L’Asia ha bisogno di energia e la paura di non riceverne abbastanza è un driver sempre più forte per la loro politica estera ed economica: in particolare, la regione è dipendente dalla fornitura di petrolio dal Medi oriente, una condizione che diventa sempre più sofferta con l’intensificarsi della crisi fra Iran e Arabia Saudita. Questo spinge Paesi come Cina o India a ricercare fornitori alternativi qualora i ritardi comincino ad accumularsi e a perdurare nel tempo ed essendo proprio Cina ed India rispettivamente il secondo ed il terzo Paese per consumo di petrolio al mondo è chiaro che questi saranno particolarmente avidi di oro nero in caso di crisi.
Per capire quanto il mercato petrolifero asiatico sia più promettente di quello europeo basta vedere la differenza fra il consumo annuale cinese – 12.799.000 barili al giorno (dati di Ceoworld, 2017) contro 4,82 barili di petrolio al giorno prodotti (dati Eia, 2018) – con quelli della Germania, primo Paese europeo che troviamo nella stessa classifica – più precisamente, al nono posto con 2 447 000 barili al giorno, poco meno di un quinto del consumo cinese –. Circa cinque Germanie sarebbero dunque necessarie per fare la domanda giornaliera di un solo Paese asiatico, mentre l’India viaggia su un più modesto consumo giornaliero di 4 690 000 di barili, poco meno del doppio della prima economia europea. Inoltre, fra i primi dieci Paesi per consumo petrolifero, 4 sono asiatici ed insieme totalizzano il 24,7% del consumo mondiale.

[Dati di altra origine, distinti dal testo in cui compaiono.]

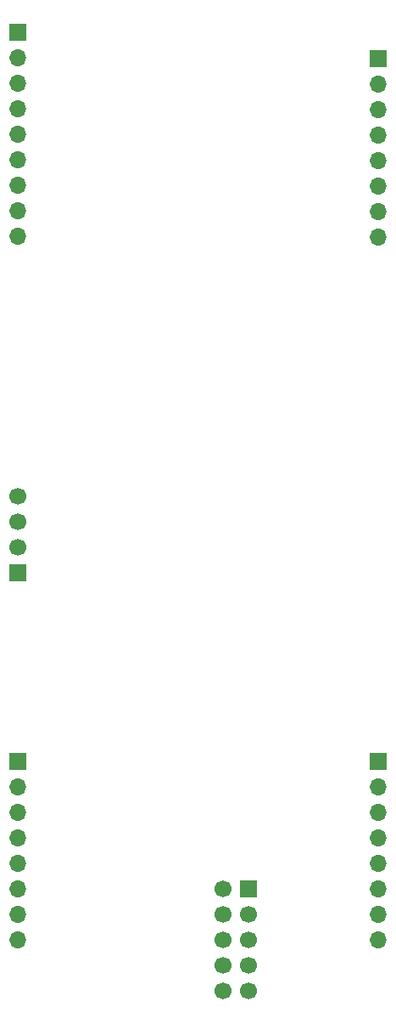
<source format=gbr>
G04 #@! TF.GenerationSoftware,KiCad,Pcbnew,(5.1.4)-1*
G04 #@! TF.CreationDate,2019-11-26T14:30:42+00:00*
G04 #@! TF.ProjectId,MidiMonger,4d696469-4d6f-46e6-9765-722e6b696361,rev?*
G04 #@! TF.SameCoordinates,Original*
G04 #@! TF.FileFunction,Soldermask,Top*
G04 #@! TF.FilePolarity,Negative*
%FSLAX46Y46*%
G04 Gerber Fmt 4.6, Leading zero omitted, Abs format (unit mm)*
G04 Created by KiCad (PCBNEW (5.1.4)-1) date 2019-11-26 14:30:42*
%MOMM*%
%LPD*%
G04 APERTURE LIST*
%ADD10O,1.700000X1.700000*%
%ADD11R,1.700000X1.700000*%
%ADD12C,1.700000*%
G04 APERTURE END LIST*
D10*
X98000000Y-67720000D03*
X98000000Y-65180000D03*
X98000000Y-62640000D03*
X98000000Y-60100000D03*
X98000000Y-57560000D03*
X98000000Y-55020000D03*
X98000000Y-52480000D03*
X98000000Y-49940000D03*
D11*
X98000000Y-47400000D03*
D12*
X98000000Y-93630000D03*
X98000000Y-96170000D03*
X98000000Y-98710000D03*
D11*
X98000000Y-101250000D03*
D10*
X134000000Y-67780000D03*
X134000000Y-65240000D03*
X134000000Y-62700000D03*
X134000000Y-60160000D03*
X134000000Y-57620000D03*
X134000000Y-55080000D03*
X134000000Y-52540000D03*
D11*
X134000000Y-50000000D03*
X98000000Y-120000000D03*
D10*
X98000000Y-122540000D03*
X98000000Y-125080000D03*
X98000000Y-127620000D03*
X98000000Y-130160000D03*
X98000000Y-132700000D03*
X98000000Y-135240000D03*
X98000000Y-137780000D03*
X134000000Y-137780000D03*
X134000000Y-135240000D03*
X134000000Y-132700000D03*
X134000000Y-130160000D03*
X134000000Y-127620000D03*
X134000000Y-125080000D03*
X134000000Y-122540000D03*
D11*
X134000000Y-120000000D03*
X121000000Y-132750000D03*
D12*
X118460000Y-132750000D03*
X121000000Y-135290000D03*
X118460000Y-135290000D03*
X121000000Y-137830000D03*
X118460000Y-137830000D03*
X121000000Y-140370000D03*
X118460000Y-140370000D03*
X121000000Y-142910000D03*
X118460000Y-142910000D03*
M02*

</source>
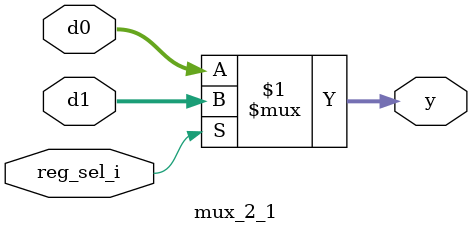
<source format=sv>
module mux_2_1#(parameter n = 32)(
    input logic [n-1:0] d0,
    input logic [n-1:0] d1,
    input logic reg_sel_i,
    output logic [n-1:0] y
);

assign y = reg_sel_i ? (d1):(d0);
    
endmodule
</source>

In conclusione, la Russia avrà con molta probabilità un ruolo sempre maggiore come raffinatore del petrolio venezuelano e potrà contare su questa ulteriore disponibilità per guadagnare reddito dalle esportazioni nel mercato asiatico, meno interessato rispetto a quello europeo a ridurre l’utilizzo di combustibili fossili che non siano carbone e più lanciato verso uno sviluppo economico estremamente energivoro. Occorre però tenere a mente che tutti gli attori coinvolti hanno interesse a giocare con la diffusione di informazioni per creare emozioni fra gli osservatori, i quali spesso dimenticano la complessità dello scenario preso in considerazione e rischiano di vedere come un dato di fatto un processo che è tuttora in corso. La cautela, quando si parla di Russia come di America Latina, è decisamente d’obbligo.